* **Task instructions**
Each line below from the one containing "Frasi sulle Carezze" through the one containing "w intencji tych rodziny będzie się" should be output exactly as it stands, and no other line should appear.

***** Dataset entries

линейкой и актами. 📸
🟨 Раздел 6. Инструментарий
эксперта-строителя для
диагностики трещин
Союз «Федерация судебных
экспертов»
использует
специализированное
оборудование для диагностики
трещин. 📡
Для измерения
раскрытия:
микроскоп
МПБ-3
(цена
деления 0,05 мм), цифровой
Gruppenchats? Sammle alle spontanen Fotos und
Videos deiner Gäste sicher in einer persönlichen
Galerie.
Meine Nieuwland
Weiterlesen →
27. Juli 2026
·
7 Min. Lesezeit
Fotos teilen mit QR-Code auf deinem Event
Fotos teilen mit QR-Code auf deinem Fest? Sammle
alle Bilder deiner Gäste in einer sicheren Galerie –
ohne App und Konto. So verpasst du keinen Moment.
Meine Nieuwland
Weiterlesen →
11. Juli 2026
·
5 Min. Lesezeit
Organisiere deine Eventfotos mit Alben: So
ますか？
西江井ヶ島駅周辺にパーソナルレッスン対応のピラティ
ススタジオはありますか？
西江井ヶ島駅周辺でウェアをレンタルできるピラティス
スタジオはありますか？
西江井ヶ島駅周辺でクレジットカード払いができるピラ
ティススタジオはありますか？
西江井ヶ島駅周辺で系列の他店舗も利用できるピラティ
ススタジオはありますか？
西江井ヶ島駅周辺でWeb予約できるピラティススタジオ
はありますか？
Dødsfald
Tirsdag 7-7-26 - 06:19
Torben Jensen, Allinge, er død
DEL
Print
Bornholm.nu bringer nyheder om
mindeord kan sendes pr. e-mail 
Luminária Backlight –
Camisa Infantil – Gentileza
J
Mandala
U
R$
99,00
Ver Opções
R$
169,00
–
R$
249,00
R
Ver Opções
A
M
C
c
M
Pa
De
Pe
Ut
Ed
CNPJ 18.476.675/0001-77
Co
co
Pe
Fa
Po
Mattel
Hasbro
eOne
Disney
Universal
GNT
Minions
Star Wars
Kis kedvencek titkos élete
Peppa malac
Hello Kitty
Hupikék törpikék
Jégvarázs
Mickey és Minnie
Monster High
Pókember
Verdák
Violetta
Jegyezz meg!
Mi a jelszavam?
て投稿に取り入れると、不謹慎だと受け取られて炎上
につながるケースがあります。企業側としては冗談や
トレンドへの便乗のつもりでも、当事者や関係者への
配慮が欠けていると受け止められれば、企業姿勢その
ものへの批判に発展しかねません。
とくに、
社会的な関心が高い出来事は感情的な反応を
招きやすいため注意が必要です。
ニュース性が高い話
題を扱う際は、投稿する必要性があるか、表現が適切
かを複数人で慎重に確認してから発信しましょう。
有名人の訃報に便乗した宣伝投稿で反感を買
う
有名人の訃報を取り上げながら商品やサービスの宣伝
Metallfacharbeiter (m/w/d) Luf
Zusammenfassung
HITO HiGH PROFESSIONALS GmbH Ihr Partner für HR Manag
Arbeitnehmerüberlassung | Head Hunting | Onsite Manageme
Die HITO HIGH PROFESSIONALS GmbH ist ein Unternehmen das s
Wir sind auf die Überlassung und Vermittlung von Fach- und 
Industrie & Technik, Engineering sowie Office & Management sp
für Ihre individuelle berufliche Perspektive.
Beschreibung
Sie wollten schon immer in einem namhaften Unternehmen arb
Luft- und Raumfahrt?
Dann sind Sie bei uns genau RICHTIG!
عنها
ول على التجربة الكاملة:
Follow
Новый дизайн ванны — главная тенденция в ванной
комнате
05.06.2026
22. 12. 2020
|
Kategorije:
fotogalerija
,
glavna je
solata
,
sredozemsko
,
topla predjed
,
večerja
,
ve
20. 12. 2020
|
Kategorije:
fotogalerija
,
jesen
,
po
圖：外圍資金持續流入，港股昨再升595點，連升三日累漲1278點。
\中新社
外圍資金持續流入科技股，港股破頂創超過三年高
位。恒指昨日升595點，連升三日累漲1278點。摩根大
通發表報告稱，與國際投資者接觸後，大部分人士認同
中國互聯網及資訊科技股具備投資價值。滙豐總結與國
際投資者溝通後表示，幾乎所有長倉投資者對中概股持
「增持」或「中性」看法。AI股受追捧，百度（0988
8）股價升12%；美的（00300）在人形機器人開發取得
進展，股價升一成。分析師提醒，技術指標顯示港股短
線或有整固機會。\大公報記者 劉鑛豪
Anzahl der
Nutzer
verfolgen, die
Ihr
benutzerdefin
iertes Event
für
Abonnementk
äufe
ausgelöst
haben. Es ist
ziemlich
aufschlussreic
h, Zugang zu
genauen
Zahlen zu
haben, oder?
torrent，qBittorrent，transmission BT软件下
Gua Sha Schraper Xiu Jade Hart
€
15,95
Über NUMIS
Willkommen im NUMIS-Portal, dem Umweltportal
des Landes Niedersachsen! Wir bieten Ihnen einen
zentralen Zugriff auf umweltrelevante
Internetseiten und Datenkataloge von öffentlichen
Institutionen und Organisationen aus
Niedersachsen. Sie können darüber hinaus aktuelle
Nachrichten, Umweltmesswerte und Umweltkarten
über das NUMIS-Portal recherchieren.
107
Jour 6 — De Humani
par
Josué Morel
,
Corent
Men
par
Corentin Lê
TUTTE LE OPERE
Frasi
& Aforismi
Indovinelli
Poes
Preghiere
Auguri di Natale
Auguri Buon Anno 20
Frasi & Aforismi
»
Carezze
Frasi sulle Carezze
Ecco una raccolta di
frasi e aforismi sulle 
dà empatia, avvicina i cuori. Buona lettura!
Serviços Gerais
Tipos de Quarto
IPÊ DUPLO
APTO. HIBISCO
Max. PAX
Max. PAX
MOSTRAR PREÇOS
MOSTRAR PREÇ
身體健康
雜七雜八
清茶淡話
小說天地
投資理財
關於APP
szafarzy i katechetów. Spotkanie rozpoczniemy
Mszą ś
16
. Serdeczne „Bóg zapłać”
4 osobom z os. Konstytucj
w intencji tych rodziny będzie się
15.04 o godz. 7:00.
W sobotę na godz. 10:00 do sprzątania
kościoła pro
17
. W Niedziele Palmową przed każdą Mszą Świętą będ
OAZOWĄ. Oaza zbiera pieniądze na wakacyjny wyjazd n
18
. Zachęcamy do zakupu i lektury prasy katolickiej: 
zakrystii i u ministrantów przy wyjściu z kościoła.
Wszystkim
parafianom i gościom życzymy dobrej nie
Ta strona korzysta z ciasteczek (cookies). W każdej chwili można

**********

* **Task solution**
Frasi sulle Carezze
Ecco una raccolta di
frasi e aforismi sulle 
dà empatia, avvicina i cuori. Buona lettura!
Serviços Gerais
Tipos de Quarto
IPÊ DUPLO
APTO. HIBISCO
Max. PAX
Max. PAX
MOSTRAR PREÇOS
MOSTRAR PREÇ
身體健康
雜七雜八
清茶淡話
小說天地
投資理財
關於APP
szafarzy i katechetów. Spotkanie rozpoczniemy
Mszą ś
16
. Serdeczne „Bóg zapłać”
4 osobom z os. Konstytucj
w intencji tych rodziny będzie się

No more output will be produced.